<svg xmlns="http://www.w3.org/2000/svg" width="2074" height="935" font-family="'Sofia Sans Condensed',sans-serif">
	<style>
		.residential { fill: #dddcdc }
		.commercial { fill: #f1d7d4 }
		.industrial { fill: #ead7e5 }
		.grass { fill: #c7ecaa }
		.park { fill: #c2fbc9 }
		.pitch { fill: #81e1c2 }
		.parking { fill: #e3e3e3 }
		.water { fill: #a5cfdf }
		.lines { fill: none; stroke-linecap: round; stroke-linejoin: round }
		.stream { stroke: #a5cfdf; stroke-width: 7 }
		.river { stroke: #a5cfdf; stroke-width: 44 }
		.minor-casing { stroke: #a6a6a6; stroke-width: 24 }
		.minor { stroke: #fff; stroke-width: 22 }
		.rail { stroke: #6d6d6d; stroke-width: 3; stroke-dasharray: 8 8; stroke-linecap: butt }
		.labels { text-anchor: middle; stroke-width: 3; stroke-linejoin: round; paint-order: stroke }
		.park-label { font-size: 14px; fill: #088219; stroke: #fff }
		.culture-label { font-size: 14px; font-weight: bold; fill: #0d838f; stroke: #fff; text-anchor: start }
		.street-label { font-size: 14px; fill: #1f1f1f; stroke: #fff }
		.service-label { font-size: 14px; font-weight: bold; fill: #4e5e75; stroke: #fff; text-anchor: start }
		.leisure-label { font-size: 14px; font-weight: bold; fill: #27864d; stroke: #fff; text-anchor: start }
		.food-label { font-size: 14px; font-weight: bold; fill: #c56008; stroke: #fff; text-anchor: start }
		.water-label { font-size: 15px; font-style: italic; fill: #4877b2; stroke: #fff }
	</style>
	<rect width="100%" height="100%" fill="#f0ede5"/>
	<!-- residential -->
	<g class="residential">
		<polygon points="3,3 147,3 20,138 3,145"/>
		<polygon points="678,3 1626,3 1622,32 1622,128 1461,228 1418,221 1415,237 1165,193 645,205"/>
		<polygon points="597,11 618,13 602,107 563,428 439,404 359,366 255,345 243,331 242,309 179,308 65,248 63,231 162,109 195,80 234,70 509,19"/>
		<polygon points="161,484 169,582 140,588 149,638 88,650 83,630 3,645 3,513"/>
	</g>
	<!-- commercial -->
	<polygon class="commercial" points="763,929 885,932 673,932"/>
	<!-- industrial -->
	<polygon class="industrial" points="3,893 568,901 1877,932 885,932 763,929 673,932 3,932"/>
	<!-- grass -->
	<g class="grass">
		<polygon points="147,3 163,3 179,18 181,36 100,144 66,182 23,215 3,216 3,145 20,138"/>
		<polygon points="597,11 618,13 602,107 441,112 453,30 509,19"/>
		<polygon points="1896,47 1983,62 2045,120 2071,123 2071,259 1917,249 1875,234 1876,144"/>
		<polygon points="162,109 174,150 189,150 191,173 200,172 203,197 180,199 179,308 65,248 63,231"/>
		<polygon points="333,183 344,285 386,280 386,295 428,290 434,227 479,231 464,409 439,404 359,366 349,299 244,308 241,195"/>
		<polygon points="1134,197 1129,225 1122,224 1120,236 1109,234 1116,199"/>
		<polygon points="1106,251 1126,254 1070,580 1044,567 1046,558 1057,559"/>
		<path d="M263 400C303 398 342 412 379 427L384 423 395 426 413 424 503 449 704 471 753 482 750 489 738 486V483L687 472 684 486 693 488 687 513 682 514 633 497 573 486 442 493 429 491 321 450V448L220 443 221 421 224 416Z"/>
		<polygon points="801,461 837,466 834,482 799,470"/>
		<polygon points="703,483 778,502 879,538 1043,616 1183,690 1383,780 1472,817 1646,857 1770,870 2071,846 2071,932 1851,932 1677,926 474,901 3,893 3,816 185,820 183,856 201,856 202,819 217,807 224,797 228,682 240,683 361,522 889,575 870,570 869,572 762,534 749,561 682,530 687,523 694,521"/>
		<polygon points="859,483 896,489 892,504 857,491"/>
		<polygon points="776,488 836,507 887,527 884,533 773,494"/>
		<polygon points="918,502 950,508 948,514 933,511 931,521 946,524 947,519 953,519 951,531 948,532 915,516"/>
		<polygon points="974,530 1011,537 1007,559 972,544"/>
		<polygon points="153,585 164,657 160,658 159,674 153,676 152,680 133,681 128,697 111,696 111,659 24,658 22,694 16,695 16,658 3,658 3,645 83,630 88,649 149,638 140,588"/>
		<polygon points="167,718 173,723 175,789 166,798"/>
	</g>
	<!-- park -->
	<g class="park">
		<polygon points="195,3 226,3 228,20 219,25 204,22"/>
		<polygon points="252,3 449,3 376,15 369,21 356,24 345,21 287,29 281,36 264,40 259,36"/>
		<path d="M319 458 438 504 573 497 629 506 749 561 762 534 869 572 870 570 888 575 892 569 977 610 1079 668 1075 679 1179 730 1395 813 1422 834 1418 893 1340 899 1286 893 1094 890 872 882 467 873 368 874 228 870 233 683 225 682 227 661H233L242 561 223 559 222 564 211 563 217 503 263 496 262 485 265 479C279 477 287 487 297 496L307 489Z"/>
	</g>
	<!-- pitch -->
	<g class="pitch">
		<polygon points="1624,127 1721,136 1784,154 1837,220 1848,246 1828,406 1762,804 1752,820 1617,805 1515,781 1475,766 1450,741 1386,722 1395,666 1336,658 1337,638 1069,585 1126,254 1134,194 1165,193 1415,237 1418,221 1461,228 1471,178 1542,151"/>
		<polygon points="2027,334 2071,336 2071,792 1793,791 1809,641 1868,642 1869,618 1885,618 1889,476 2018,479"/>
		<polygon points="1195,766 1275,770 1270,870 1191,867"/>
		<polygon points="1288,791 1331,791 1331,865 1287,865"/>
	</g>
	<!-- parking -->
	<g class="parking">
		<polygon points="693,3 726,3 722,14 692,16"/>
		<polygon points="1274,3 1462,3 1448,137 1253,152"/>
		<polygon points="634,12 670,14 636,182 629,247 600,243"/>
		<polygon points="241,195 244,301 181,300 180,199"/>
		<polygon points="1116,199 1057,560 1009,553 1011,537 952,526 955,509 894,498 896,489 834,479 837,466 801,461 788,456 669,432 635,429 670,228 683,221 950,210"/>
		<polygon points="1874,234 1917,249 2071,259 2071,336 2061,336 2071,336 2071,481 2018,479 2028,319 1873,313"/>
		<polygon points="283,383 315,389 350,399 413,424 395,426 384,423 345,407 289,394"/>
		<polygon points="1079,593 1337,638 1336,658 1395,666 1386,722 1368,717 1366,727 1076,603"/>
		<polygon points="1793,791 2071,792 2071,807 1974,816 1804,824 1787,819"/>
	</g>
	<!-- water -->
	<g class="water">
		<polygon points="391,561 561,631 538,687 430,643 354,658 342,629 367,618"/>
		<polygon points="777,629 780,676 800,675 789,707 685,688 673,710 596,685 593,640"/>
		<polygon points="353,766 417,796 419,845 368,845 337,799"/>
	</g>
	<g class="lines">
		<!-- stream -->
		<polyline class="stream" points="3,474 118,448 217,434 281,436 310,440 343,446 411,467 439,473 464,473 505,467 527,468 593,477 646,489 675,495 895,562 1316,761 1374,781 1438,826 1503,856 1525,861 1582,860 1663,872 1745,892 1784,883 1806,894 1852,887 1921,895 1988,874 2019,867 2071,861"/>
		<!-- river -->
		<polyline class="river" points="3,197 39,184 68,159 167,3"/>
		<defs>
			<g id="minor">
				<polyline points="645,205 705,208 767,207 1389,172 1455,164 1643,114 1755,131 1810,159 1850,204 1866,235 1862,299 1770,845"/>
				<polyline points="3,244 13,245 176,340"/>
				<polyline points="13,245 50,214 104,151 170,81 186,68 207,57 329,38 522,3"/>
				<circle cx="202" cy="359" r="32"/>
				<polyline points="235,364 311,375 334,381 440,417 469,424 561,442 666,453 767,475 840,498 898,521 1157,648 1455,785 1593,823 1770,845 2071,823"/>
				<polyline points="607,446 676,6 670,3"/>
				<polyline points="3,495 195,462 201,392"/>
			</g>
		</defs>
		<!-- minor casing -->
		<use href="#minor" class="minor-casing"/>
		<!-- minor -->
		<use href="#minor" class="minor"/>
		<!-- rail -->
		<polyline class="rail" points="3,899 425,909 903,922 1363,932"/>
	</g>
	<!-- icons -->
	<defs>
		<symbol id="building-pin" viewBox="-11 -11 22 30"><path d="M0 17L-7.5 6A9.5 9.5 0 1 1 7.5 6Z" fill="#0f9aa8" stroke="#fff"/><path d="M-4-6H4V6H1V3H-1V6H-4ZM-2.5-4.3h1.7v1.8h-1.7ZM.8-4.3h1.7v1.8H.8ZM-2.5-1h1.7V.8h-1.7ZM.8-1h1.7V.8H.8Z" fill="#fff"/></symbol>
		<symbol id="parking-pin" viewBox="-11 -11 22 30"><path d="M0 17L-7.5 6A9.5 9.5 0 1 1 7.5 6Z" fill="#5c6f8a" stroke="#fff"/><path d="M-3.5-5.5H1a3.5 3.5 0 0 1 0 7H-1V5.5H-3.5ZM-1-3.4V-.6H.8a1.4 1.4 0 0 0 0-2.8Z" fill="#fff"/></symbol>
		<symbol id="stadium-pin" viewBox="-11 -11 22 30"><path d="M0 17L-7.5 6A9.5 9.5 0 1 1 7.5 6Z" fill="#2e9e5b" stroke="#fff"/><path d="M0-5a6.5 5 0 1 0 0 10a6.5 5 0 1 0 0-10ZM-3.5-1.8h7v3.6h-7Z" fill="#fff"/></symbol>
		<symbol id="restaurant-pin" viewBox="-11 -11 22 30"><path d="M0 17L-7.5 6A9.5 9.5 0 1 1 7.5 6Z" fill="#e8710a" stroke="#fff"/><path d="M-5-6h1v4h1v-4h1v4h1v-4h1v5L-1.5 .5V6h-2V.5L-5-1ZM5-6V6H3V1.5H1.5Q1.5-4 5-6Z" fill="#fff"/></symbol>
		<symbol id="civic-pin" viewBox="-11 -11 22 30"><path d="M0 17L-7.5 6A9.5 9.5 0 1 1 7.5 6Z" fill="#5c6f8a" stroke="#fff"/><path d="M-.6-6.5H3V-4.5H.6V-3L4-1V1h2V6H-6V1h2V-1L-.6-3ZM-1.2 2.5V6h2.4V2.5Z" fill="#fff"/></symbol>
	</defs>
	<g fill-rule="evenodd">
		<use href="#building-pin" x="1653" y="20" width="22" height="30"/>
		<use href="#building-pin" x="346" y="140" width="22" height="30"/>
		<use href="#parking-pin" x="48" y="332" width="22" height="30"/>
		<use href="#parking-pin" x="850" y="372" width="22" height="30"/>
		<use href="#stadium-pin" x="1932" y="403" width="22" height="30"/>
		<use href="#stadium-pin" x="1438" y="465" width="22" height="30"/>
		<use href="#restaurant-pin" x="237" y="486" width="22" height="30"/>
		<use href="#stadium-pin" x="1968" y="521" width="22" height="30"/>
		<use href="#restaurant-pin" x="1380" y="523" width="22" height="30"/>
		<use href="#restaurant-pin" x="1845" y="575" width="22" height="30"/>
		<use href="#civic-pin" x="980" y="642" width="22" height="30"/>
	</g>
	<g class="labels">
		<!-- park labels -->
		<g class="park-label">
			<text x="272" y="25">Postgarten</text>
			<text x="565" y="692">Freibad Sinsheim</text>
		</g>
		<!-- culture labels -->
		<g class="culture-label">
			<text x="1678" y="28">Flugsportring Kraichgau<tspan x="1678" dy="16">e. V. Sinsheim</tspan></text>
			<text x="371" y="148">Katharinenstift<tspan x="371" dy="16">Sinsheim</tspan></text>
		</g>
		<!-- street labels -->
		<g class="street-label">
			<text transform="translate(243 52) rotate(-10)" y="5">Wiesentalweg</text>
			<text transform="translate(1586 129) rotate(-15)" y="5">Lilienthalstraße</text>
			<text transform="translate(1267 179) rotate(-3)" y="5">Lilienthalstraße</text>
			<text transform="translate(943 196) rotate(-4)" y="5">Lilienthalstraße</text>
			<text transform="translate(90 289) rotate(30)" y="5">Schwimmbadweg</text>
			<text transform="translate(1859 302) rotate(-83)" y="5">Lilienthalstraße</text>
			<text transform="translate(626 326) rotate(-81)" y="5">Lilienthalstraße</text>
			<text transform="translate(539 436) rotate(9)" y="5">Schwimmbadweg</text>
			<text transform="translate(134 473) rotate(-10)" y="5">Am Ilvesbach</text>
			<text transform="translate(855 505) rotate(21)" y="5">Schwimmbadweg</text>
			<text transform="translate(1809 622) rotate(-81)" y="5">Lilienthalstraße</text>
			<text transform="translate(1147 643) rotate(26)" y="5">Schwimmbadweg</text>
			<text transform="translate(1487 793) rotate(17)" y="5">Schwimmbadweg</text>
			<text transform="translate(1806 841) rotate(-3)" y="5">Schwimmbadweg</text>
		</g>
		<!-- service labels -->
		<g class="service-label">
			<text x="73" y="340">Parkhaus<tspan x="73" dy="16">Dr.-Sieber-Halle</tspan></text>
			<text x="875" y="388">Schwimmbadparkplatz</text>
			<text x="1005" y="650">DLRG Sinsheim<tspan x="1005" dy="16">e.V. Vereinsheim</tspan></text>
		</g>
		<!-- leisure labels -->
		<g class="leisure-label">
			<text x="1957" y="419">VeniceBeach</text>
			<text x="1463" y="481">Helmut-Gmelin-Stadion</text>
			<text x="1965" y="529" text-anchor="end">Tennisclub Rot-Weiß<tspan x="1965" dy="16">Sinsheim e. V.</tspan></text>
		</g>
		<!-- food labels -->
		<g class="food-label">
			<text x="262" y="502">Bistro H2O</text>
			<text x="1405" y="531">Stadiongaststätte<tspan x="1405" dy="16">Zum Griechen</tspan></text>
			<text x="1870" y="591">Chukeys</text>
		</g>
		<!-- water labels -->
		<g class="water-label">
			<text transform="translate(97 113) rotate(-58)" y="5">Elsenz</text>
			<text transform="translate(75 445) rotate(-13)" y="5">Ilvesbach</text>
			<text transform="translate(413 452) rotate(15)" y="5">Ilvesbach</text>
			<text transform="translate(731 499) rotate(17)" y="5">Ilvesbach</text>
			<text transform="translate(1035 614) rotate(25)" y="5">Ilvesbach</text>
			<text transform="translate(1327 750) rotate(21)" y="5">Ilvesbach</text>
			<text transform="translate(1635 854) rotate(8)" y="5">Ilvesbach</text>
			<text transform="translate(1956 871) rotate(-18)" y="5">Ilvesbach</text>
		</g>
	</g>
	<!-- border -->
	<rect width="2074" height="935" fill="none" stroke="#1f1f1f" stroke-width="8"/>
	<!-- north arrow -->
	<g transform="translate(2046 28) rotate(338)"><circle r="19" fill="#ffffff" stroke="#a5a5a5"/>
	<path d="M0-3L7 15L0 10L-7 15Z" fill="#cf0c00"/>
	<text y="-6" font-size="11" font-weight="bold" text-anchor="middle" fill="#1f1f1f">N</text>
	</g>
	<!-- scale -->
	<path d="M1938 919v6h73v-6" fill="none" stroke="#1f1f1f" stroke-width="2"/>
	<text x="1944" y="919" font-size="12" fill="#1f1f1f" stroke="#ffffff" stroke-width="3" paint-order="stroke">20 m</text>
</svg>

========================

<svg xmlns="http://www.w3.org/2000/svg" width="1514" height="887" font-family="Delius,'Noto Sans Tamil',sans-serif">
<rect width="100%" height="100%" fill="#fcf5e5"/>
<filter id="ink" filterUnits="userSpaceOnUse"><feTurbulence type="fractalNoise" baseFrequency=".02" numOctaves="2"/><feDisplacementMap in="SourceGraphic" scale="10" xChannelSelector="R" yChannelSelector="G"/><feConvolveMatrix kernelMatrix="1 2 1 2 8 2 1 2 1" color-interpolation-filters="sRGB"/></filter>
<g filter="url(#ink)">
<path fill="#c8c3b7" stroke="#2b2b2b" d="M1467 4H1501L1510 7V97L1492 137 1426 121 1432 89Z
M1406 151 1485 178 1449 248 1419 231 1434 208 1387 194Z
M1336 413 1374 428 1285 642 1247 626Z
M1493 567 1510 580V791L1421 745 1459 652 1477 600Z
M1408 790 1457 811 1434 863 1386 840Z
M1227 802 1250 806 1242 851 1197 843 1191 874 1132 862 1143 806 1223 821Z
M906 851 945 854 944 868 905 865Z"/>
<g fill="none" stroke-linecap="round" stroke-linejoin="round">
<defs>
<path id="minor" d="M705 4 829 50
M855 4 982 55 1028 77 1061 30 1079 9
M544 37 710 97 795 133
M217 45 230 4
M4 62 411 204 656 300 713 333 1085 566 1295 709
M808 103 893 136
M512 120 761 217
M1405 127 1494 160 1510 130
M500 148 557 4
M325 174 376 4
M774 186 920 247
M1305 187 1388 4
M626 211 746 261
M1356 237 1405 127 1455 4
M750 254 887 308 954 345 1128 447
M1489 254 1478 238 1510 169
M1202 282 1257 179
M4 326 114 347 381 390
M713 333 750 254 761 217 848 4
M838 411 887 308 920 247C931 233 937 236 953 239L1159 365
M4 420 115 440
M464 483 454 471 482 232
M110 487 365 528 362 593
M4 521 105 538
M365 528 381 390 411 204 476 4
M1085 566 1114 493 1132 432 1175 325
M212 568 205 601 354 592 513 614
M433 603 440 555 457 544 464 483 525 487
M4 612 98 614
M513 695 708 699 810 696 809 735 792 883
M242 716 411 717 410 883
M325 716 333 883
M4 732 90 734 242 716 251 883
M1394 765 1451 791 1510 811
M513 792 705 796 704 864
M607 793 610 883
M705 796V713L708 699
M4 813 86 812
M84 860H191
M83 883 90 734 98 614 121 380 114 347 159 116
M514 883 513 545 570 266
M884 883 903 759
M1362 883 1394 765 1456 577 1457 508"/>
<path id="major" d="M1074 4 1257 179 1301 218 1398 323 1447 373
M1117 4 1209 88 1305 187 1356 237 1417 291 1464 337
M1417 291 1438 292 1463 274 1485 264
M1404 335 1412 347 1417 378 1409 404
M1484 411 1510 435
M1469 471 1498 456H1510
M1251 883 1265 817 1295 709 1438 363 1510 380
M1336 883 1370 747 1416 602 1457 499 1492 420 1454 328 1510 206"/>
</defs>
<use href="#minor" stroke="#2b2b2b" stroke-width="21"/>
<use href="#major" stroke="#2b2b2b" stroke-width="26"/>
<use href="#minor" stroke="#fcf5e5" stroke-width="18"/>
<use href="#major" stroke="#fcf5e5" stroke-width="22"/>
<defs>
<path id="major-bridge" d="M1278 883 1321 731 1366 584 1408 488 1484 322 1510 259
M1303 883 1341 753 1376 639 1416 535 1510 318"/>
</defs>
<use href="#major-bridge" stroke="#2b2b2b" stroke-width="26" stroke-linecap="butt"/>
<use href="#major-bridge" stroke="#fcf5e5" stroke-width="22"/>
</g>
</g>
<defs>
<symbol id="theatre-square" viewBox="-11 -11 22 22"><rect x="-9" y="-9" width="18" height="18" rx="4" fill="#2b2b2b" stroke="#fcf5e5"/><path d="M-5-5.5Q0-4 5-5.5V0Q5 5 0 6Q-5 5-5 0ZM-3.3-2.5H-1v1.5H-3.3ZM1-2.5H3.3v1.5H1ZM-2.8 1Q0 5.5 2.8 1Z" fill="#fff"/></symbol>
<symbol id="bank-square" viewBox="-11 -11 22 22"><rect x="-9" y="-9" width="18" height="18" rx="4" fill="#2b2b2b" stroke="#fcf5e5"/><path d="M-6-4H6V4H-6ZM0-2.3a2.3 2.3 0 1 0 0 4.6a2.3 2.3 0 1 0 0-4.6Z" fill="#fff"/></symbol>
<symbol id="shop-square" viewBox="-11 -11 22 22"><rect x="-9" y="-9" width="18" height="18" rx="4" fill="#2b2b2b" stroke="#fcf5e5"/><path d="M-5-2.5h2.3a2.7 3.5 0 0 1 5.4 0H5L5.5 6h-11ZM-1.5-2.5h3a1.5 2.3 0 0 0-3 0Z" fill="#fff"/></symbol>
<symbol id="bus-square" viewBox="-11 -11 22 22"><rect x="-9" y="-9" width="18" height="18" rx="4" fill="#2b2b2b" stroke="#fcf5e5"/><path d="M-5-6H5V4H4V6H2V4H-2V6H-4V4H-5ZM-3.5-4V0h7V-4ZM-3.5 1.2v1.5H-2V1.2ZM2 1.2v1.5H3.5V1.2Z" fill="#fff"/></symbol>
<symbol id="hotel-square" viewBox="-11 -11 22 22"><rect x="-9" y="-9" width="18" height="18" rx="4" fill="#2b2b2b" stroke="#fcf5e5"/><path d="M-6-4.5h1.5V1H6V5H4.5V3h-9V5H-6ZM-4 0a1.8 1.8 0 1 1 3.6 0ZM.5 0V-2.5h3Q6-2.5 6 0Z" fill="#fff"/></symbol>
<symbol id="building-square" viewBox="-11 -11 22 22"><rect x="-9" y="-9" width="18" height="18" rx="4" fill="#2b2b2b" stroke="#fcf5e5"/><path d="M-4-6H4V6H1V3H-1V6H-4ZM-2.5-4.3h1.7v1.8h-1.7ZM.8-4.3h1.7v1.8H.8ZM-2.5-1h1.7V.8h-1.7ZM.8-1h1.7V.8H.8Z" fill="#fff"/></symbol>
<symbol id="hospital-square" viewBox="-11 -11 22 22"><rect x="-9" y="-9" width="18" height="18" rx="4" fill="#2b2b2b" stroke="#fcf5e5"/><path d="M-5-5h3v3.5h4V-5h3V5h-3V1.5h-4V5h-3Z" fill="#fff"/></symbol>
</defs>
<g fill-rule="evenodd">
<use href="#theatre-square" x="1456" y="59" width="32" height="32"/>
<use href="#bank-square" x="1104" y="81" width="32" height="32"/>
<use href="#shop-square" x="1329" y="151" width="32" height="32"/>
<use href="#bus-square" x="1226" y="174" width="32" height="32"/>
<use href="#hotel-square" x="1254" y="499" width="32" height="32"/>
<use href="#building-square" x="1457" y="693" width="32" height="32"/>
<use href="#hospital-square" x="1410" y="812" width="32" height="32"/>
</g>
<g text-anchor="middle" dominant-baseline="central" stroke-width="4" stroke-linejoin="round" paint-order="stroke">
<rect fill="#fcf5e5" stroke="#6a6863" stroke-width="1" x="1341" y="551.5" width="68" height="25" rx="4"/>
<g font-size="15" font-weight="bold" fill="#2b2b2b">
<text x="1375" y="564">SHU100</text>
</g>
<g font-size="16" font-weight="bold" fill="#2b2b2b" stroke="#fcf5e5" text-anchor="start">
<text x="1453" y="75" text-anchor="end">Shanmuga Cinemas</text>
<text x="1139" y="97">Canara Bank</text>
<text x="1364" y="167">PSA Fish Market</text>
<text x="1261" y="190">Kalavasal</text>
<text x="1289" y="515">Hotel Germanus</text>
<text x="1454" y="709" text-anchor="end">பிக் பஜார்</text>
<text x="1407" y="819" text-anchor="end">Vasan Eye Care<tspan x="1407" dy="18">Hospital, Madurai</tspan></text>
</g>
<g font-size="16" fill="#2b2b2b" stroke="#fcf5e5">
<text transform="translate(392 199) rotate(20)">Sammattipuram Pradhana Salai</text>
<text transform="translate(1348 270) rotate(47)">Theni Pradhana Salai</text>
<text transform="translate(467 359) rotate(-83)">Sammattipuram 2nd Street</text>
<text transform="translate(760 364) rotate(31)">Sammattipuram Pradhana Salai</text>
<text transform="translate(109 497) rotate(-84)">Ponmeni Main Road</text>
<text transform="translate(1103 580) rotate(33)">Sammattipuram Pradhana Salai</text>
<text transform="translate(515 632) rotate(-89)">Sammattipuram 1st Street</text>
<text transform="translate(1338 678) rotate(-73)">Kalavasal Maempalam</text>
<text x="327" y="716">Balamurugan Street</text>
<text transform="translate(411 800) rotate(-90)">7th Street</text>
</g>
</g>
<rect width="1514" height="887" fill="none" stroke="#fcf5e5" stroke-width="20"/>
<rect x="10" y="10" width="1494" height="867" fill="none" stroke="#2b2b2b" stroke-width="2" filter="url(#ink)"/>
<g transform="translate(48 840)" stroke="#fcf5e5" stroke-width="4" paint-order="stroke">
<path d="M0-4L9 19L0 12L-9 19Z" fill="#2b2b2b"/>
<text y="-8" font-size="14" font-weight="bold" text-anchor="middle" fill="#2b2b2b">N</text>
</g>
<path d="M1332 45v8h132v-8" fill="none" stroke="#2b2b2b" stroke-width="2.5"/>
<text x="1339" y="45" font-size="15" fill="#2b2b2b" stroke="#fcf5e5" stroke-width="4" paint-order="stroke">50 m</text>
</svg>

========================

What to do: Count how many lines in the entries hold "rule" and reply with that number alone.

Task response: 2